Ricardo Guiraldes (1886-1927)
trad. do espanhol
Eu já me perdi de mim mesmo.
Às vezes, tomo as lembranças entre as mãos, com carinho, e busco a infância distante, onde ficaram minha fé e minha força. Eu as vejo ainda lá, detrás de uma intransponível transparência no tempo mostrando com desprezo minha impropriedade de agora e mais admiro a chama tremeluzente de sua firmeza.
Perdi-me de mim mesmo quando mais fundo me busquei, como se a força de viver houvesse morrido.
Levo meus braços a frente e o que há é um sem fim. Como alcançar?
Espero.
Uma voz maior me dirá: Vem!
E, a partir daí, caminharei com tudo revelado, de joelhos, num campo de feridas, carregando na garganta o travo da vitória.
O fim dessa dor será antecipado pela foice dos meus passos, como uma saudação do trigo ante a segadora.
Perdi-me de mim mesmo e espero.
Senhor, eu tenho os braços estendidos…
O homem sofre a sua vergonha na minha carne.
As palavras hostis e as ofensas me parecem a verdadeira fortuna.

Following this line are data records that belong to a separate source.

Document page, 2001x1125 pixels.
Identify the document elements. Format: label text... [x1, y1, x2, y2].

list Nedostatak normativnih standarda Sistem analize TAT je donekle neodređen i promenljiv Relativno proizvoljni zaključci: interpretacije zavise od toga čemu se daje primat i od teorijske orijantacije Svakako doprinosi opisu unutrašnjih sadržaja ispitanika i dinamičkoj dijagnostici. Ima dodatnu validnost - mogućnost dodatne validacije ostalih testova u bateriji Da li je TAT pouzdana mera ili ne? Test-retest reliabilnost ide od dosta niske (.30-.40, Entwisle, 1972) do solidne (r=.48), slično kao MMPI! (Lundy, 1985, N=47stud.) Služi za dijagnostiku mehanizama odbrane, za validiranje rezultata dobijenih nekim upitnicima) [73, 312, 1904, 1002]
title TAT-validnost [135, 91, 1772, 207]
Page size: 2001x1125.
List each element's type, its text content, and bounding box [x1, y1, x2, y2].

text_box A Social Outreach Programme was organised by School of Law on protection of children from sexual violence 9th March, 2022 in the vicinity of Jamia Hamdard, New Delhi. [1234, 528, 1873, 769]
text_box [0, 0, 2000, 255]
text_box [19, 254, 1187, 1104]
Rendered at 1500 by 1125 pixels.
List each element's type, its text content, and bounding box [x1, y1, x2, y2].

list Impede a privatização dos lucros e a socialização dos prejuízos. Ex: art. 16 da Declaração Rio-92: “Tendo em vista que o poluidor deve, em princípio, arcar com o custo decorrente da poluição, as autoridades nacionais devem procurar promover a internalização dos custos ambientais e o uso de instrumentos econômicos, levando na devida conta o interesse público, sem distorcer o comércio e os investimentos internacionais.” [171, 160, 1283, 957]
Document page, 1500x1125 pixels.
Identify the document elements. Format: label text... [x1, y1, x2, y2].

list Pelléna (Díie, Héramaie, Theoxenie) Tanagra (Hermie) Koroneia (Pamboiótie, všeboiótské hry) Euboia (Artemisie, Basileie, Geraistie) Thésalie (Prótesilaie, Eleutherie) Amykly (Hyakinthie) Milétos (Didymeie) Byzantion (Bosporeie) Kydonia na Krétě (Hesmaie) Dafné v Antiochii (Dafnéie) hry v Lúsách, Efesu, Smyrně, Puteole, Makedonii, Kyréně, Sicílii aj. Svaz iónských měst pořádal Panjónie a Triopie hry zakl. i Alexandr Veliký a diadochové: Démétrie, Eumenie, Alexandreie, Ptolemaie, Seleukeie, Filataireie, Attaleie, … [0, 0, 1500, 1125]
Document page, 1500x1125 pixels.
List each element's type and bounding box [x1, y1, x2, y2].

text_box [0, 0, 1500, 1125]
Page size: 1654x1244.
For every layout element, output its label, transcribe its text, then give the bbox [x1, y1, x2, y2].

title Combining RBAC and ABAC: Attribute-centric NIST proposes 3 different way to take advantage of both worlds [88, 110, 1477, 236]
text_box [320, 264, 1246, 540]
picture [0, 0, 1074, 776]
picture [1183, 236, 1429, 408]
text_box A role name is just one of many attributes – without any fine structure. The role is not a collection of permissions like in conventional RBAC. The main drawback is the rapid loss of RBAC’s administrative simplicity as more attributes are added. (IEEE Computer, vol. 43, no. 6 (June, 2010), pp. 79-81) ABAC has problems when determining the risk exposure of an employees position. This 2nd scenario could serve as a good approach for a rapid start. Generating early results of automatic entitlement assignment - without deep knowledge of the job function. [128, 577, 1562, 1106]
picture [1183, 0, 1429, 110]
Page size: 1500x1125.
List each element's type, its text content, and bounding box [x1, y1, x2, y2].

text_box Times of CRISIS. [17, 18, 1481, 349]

A culpa de cada um é de nós todos. Por que não sofrê-la? Preciso aprender:
a resistência à dor que tuas mãos me impõem;
serenidade intransponível ante a quem me ultraja.
E, melhor que julgar aos demais, limpar-me das próprias imundícies.
Se tenho ao alto as mãos, quanto mais baixo meu gesto aconteça, que ele então seja esquecido.
[Fé. In: Poemas místicos. 200 exemplares publicados por Adelina del Carril de Guiraldes. Buenos Aires, 1928.]